* **Task**
Go through the listing below and state how many of its lines include "elbow". Write only that number.

* **Material provided**
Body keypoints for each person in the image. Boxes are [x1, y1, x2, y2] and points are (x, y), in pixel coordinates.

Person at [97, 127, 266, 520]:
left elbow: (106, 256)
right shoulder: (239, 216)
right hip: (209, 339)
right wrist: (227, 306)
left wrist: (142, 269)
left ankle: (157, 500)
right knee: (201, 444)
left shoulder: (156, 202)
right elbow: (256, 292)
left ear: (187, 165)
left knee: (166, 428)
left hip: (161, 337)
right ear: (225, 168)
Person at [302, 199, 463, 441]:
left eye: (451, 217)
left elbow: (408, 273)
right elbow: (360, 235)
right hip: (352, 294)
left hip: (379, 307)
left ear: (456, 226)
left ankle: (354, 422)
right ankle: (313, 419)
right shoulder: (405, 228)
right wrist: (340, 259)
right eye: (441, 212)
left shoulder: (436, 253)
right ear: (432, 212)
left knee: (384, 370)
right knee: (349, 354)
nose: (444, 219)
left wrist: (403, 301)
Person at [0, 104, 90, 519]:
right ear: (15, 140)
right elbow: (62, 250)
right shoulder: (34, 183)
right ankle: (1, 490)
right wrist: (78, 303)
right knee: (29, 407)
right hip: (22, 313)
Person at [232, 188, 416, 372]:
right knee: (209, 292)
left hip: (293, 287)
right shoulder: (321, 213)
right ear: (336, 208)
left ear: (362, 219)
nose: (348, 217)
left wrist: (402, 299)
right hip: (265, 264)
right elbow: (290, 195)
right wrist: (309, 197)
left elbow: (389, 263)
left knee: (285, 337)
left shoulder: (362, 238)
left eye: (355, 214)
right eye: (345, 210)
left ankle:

...

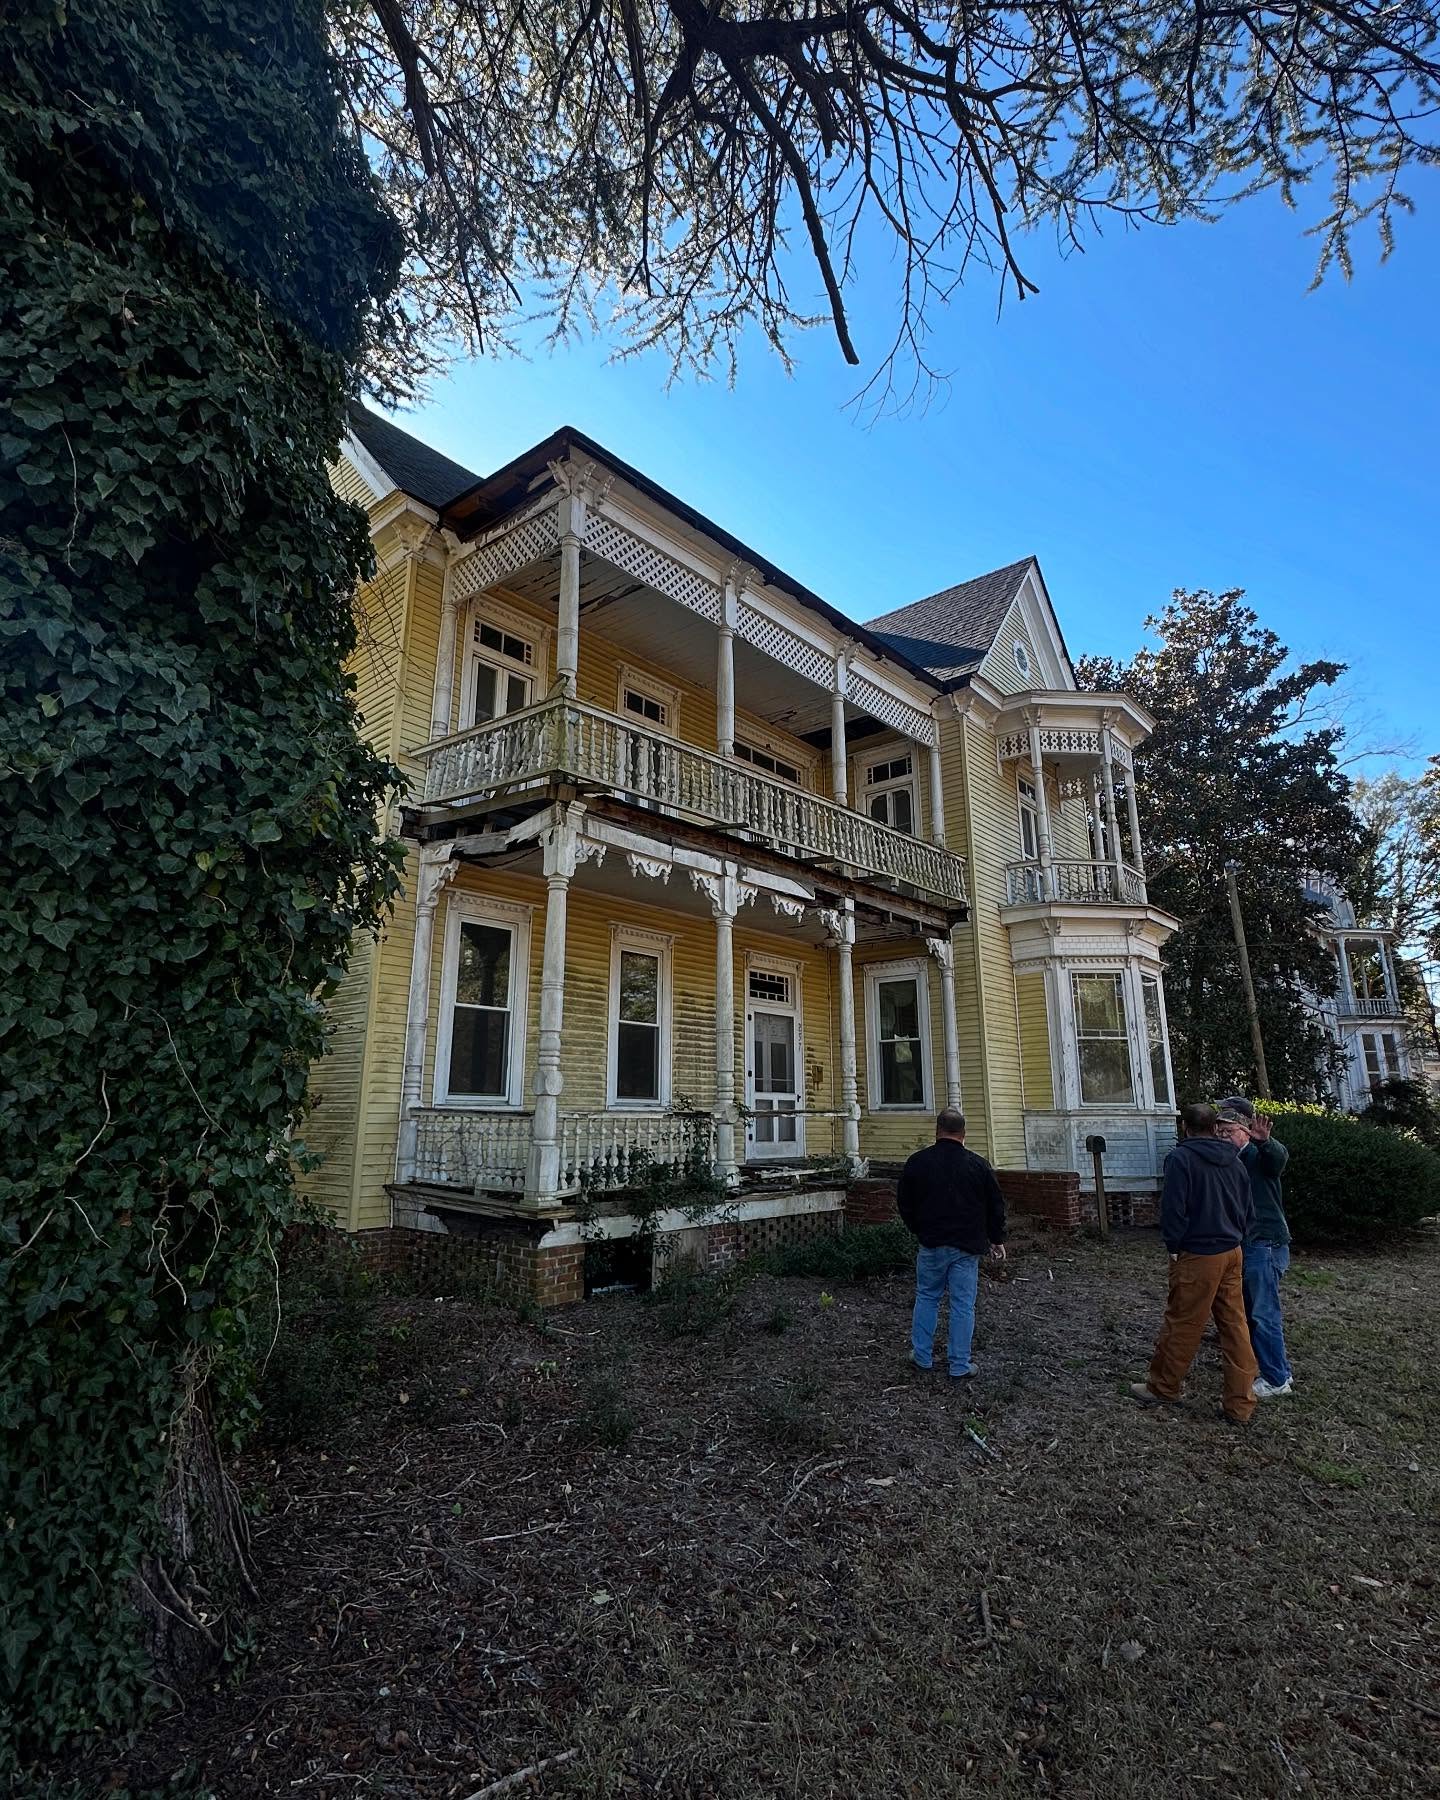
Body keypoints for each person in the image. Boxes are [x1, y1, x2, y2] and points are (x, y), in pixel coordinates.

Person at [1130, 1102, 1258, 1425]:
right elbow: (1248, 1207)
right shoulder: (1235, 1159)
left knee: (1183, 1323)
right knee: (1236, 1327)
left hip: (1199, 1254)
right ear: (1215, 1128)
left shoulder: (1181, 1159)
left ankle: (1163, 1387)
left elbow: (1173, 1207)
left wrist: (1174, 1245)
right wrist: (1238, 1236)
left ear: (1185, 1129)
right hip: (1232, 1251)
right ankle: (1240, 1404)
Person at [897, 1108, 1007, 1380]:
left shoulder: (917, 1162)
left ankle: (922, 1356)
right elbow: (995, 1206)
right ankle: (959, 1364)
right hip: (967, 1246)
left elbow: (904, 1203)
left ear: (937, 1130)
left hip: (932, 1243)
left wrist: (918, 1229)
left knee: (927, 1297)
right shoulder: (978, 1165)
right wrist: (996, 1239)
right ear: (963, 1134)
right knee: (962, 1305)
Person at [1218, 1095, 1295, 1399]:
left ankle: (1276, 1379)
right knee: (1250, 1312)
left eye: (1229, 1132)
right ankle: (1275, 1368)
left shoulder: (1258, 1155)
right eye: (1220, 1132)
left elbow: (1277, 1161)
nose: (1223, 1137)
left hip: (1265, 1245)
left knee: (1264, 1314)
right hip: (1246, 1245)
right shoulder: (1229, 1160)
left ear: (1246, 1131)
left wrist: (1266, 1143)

* **Your solution**
12